What to produce:
Could the entries below be retyped exactly and in full?

Provided data:
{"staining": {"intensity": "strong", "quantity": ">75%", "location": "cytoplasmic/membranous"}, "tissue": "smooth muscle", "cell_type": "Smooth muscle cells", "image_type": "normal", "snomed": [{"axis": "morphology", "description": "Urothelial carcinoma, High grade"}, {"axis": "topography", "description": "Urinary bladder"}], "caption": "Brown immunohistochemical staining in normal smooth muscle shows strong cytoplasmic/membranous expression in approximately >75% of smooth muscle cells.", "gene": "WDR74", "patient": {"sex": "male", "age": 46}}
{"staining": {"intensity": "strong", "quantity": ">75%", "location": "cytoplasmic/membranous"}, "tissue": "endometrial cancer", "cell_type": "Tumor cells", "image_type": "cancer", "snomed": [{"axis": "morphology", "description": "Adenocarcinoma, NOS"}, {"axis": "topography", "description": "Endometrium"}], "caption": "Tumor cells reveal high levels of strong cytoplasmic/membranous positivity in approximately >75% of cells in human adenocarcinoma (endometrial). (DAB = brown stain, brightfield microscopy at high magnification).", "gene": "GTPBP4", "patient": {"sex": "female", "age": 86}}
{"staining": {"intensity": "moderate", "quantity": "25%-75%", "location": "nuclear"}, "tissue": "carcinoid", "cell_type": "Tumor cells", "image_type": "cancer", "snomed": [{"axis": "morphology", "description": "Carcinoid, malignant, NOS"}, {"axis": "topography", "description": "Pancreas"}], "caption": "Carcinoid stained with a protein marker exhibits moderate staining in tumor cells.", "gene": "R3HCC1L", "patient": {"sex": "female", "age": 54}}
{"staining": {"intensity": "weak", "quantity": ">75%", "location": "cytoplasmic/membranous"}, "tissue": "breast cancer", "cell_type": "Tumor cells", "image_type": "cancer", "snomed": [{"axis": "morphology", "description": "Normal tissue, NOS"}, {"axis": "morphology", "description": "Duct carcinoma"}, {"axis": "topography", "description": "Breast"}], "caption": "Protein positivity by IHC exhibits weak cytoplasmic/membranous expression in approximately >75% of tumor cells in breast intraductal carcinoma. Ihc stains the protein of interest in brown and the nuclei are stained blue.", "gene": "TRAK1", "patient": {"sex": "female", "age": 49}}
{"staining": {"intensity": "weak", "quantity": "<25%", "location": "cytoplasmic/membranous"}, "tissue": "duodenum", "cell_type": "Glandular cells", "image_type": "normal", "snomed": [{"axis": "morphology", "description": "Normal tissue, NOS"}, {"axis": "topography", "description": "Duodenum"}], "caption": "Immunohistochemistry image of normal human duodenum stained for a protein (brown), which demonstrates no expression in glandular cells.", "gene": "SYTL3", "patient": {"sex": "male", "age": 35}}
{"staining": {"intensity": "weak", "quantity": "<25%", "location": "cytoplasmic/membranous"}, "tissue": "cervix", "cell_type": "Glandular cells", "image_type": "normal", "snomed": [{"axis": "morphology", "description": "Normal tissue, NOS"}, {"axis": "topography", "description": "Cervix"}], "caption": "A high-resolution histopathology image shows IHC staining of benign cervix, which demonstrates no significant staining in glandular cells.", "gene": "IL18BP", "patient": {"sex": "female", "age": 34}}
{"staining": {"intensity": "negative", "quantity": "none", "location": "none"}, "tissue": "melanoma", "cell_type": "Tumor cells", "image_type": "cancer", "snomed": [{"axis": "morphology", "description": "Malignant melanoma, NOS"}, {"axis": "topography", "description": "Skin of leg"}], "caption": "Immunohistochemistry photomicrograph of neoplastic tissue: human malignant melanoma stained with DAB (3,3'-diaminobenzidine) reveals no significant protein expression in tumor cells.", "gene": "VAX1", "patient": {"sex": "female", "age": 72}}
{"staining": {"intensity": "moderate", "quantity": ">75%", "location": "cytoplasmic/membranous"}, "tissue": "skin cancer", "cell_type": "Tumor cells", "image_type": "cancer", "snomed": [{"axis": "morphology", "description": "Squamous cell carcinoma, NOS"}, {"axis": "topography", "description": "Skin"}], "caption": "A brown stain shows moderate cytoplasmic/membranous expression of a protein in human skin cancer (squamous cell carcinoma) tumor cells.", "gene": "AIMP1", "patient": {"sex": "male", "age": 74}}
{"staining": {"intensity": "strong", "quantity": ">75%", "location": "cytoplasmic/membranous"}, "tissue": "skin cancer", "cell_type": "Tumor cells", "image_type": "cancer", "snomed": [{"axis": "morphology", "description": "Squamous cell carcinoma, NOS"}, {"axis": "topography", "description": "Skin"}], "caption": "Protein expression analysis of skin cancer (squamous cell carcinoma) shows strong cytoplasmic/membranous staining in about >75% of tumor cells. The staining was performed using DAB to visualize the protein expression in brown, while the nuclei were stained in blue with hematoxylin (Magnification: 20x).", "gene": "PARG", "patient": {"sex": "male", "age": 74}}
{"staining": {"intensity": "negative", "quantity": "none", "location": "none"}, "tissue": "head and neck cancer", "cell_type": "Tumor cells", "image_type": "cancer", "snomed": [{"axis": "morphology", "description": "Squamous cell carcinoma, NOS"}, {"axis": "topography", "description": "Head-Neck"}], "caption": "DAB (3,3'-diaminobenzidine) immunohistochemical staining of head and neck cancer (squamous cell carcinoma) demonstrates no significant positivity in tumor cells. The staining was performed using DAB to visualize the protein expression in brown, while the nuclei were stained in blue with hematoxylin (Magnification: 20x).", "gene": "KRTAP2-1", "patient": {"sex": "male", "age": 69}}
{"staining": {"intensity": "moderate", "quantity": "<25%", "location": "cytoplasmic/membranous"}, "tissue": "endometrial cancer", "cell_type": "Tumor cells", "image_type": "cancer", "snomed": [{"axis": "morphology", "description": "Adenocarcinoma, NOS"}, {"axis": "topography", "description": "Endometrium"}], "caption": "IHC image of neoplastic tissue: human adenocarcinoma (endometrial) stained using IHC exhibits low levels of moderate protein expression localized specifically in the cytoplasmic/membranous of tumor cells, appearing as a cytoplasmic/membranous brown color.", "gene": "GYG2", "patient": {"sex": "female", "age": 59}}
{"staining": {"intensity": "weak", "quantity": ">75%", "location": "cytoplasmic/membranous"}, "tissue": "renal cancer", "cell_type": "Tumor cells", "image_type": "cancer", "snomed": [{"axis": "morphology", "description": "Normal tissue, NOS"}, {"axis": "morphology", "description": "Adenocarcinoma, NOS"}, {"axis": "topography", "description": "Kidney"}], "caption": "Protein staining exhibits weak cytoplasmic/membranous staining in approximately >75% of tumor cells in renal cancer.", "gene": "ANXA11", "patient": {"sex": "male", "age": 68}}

Task result:
{"staining": {"intensity": "strong", "quantity": ">75%", "location": "cytoplasmic/membranous"}, "tissue": "smooth muscle", "cell_type": "Smooth muscle cells", "image_type": "normal", "snomed": [{"axis": "morphology", "description": "Urothelial carcinoma, High grade"}, {"axis": "topography", "description": "Urinary bladder"}], "caption": "Brown immunohistochemical staining in normal smooth muscle shows strong cytoplasmic/membranous expression in approximately >75% of smooth muscle cells.", "gene": "WDR74", "patient": {"sex": "male", "age": 46}}
{"staining": {"intensity": "strong", "quantity": ">75%", "location": "cytoplasmic/membranous"}, "tissue": "endometrial cancer", "cell_type": "Tumor cells", "image_type": "cancer", "snomed": [{"axis": "morphology", "description": "Adenocarcinoma, NOS"}, {"axis": "topography", "description": "Endometrium"}], "caption": "Tumor cells reveal high levels of strong cytoplasmic/membranous positivity in approximately >75% of cells in human adenocarcinoma (endometrial). (DAB = brown stain, brightfield microscopy at high magnification).", "gene": "GTPBP4", "patient": {"sex": "female", "age": 86}}
{"staining": {"intensity": "moderate", "quantity": "25%-75%", "location": "nuclear"}, "tissue": "carcinoid", "cell_type": "Tumor cells", "image_type": "cancer", "snomed": [{"axis": "morphology", "description": "Carcinoid, malignant, NOS"}, {"axis": "topography", "description": "Pancreas"}], "caption": "Carcinoid stained with a protein marker exhibits moderate staining in tumor cells.", "gene": "R3HCC1L", "patient": {"sex": "female", "age": 54}}
{"staining": {"intensity": "weak", "quantity": ">75%", "location": "cytoplasmic/membranous"}, "tissue": "breast cancer", "cell_type": "Tumor cells", "image_type": "cancer", "snomed": [{"axis": "morphology", "description": "Normal tissue, NOS"}, {"axis": "morphology", "description": "Duct carcinoma"}, {"axis": "topography", "description": "Breast"}], "caption": "Protein positivity by IHC exhibits weak cytoplasmic/membranous expression in approximately >75% of tumor cells in breast intraductal carcinoma. Ihc stains the protein of interest in brown and the nuclei are stained blue.", "gene": "TRAK1", "patient": {"sex": "female", "age": 49}}
{"staining": {"intensity": "weak", "quantity": "<25%", "location": "cytoplasmic/membranous"}, "tissue": "duodenum", "cell_type": "Glandular cells", "image_type": "normal", "snomed": [{"axis": "morphology", "description": "Normal tissue, NOS"}, {"axis": "topography", "description": "Duodenum"}], "caption": "Immunohistochemistry image of normal human duodenum stained for a protein (brown), which demonstrates no expression in glandular cells.", "gene": "SYTL3", "patient": {"sex": "male", "age": 35}}
{"staining": {"intensity": "weak", "quantity": "<25%", "location": "cytoplasmic/membranous"}, "tissue": "cervix", "cell_type": "Glandular cells", "image_type": "normal", "snomed": [{"axis": "morphology", "description": "Normal tissue, NOS"}, {"axis": "topography", "description": "Cervix"}], "caption": "A high-resolution histopathology image shows IHC staining of benign cervix, which demonstrates no significant staining in glandular cells.", "gene": "IL18BP", "patient": {"sex": "female", "age": 34}}
{"staining": {"intensity": "negative", "quantity": "none", "location": "none"}, "tissue": "melanoma", "cell_type": "Tumor cells", "image_type": "cancer", "snomed": [{"axis": "morphology", "description": "Malignant melanoma, NOS"}, {"axis": "topography", "description": "Skin of leg"}], "caption": "Immunohistochemistry photomicrograph of neoplastic tissue: human malignant melanoma stained with DAB (3,3'-diaminobenzidine) reveals no significant protein expression in tumor cells.", "gene": "VAX1", "patient": {"sex": "female", "age": 72}}
{"staining": {"intensity": "moderate", "quantity": ">75%", "location": "cytoplasmic/membranous"}, "tissue": "skin cancer", "cell_type": "Tumor cells", "image_type": "cancer", "snomed": [{"axis": "morphology", "description": "Squamous cell carcinoma, NOS"}, {"axis": "topography", "description": "Skin"}], "caption": "A brown stain shows moderate cytoplasmic/membranous expression of a protein in human skin cancer (squamous cell carcinoma) tumor cells.", "gene": "AIMP1", "patient": {"sex": "male", "age": 74}}
{"staining": {"intensity": "strong", "quantity": ">75%", "location": "cytoplasmic/membranous"}, "tissue": "skin cancer", "cell_type": "Tumor cells", "image_type": "cancer", "snomed": [{"axis": "morphology", "description": "Squamous cell carcinoma, NOS"}, {"axis": "topography", "description": "Skin"}], "caption": "Protein expression analysis of skin cancer (squamous cell carcinoma) shows strong cytoplasmic/membranous staining in about >75% of tumor cells. The staining was performed using DAB to visualize the protein expression in brown, while the nuclei were stained in blue with hematoxylin (Magnification: 20x).", "gene": "PARG", "patient": {"sex": "male", "age": 74}}
{"staining": {"intensity": "negative", "quantity": "none", "location": "none"}, "tissue": "head and neck cancer", "cell_type": "Tumor cells", "image_type": "cancer", "snomed": [{"axis": "morphology", "description": "Squamous cell carcinoma, NOS"}, {"axis": "topography", "description": "Head-Neck"}], "caption": "DAB (3,3'-diaminobenzidine) immunohistochemical staining of head and neck cancer (squamous cell carcinoma) demonstrates no significant positivity in tumor cells. The staining was performed using DAB to visualize the protein expression in brown, while the nuclei were stained in blue with hematoxylin (Magnification: 20x).", "gene": "KRTAP2-1", "patient": {"sex": "male", "age": 69}}
{"staining": {"intensity": "moderate", "quantity": "<25%", "location": "cytoplasmic/membranous"}, "tissue": "endometrial cancer", "cell_type": "Tumor cells", "image_type": "cancer", "snomed": [{"axis": "morphology", "description": "Adenocarcinoma, NOS"}, {"axis": "topography", "description": "Endometrium"}], "caption": "IHC image of neoplastic tissue: human adenocarcinoma (endometrial) stained using IHC exhibits low levels of moderate protein expression localized specifically in the cytoplasmic/membranous of tumor cells, appearing as a cytoplasmic/membranous brown color.", "gene": "GYG2", "patient": {"sex": "female", "age": 59}}
{"staining": {"intensity": "weak", "quantity": ">75%", "location": "cytoplasmic/membranous"}, "tissue": "renal cancer", "cell_type": "Tumor cells", "image_type": "cancer", "snomed": [{"axis": "morphology", "description": "Normal tissue, NOS"}, {"axis": "morphology", "description": "Adenocarcinoma, NOS"}, {"axis": "topography", "description": "Kidney"}], "caption": "Protein staining exhibits weak cytoplasmic/membranous staining in approximately >75% of tumor cells in renal cancer.", "gene": "ANXA11", "patient": {"sex": "male", "age": 68}}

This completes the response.